To simplify things, Souq scrapped the eBay-style auction model in 2010 and instead adopted fixed prices. “You can’t take a model and just apply it to the region,” Mr. Meshawar said. “The copycat model doesn’t work, we had to execute on the ground and adapt.”

Now, Souq has 8 million to 9.5 million unique visits each month and a client base of 3.5 million customers across the Gulf, according to Mr. Meshawar. The site ships thousands of items a day.

The new funding will go toward setting up new distribution centers, expanding geographically and streamlining operations. Plans are in place to open logistics centers in the United Arab Emirates, Saudi Arabia and Egypt, where the site already has a strong following.

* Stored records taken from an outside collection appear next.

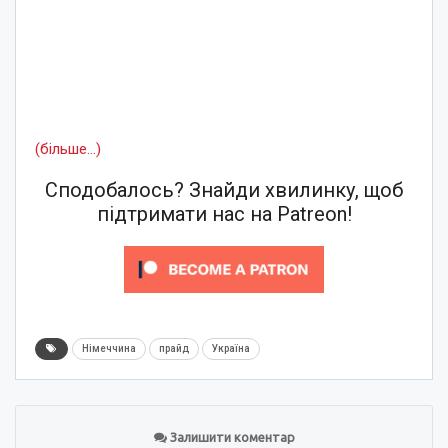
(більше…)
Сподобалось? Знайди хвилинку, щоб
підтримати нас на Patreon!
Німеччина
прайд
Україна
Залишити коментар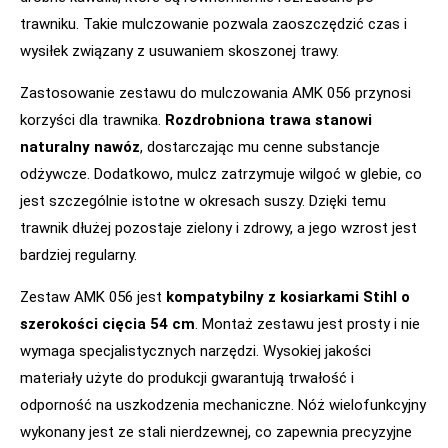
trawniku. Takie mulczowanie pozwala zaoszczędzić czas i
wysiłek związany z usuwaniem skoszonej trawy.
Zastosowanie zestawu do mulczowania AMK 056 przynosi
korzyści dla trawnika.
Rozdrobniona trawa stanowi
naturalny nawóz
, dostarczając mu cenne substancje
odżywcze. Dodatkowo, mulcz zatrzymuje wilgoć w glebie, co
jest szczególnie istotne w okresach suszy. Dzięki temu
trawnik dłużej pozostaje zielony i zdrowy, a jego wzrost jest
bardziej regularny.
Zestaw AMK 056 jest
kompatybilny z kosiarkami Stihl o
szerokości cięcia 54 cm
. Montaż zestawu jest prosty i nie
wymaga specjalistycznych narzędzi. Wysokiej jakości
materiały użyte do produkcji gwarantują trwałość i
odporność na uszkodzenia mechaniczne. Nóż wielofunkcyjny
wykonany jest ze stali nierdzewnej, co zapewnia precyzyjne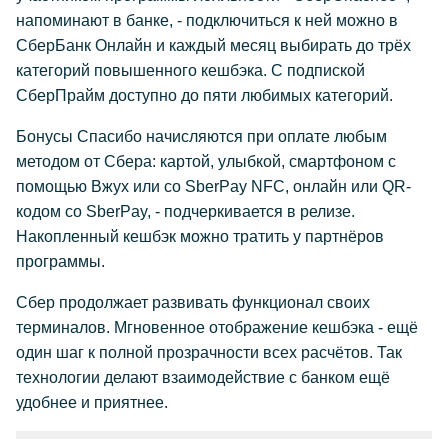
напоминают в банке, - подключиться к ней можно в
СберБанк Онлайн и каждый месяц выбирать до трёх
категорий повышенного кешбэка. С подпиской
СберПрайм доступно до пяти любимых категорий.
Бонусы Спасибо начисляются при оплате любым
методом от Сбера: картой, улыбкой, смартфоном с
помощью Вжух или со SberPay NFC, онлайн или QR-
кодом со SberPay, - подчеркивается в релизе.
Накопленный кешбэк можно тратить у партнёров
программы.
Сбер продолжает развивать функционал своих
терминалов. Мгновенное отображение кешбэка - ещё
один шаг к полной прозрачности всех расчётов. Так
технологии делают взаимодействие с банком ещё
удобнее и приятнее.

The money will also help Souq expand into new categories, including fashion and lifestyle, following the site’s recent acquisition of the fashion siteSukar.com and the sports site run2sport.com.

This is the third round of financing for Souq, which has 200 employees and 50,000 sellers in its online marketplace.

“The failure of some sites just shows that the get-rich-quick, poorly managed sites won’t make it, and it’s a learning curve for entrepreneurs trying to enter the region’s market,” said Alexandra Toomey, an independent e-commerce analyst in Dubai. “Established e-commerce companies with a proven product can succeed if they adapt to the market correctly and have the right backing.”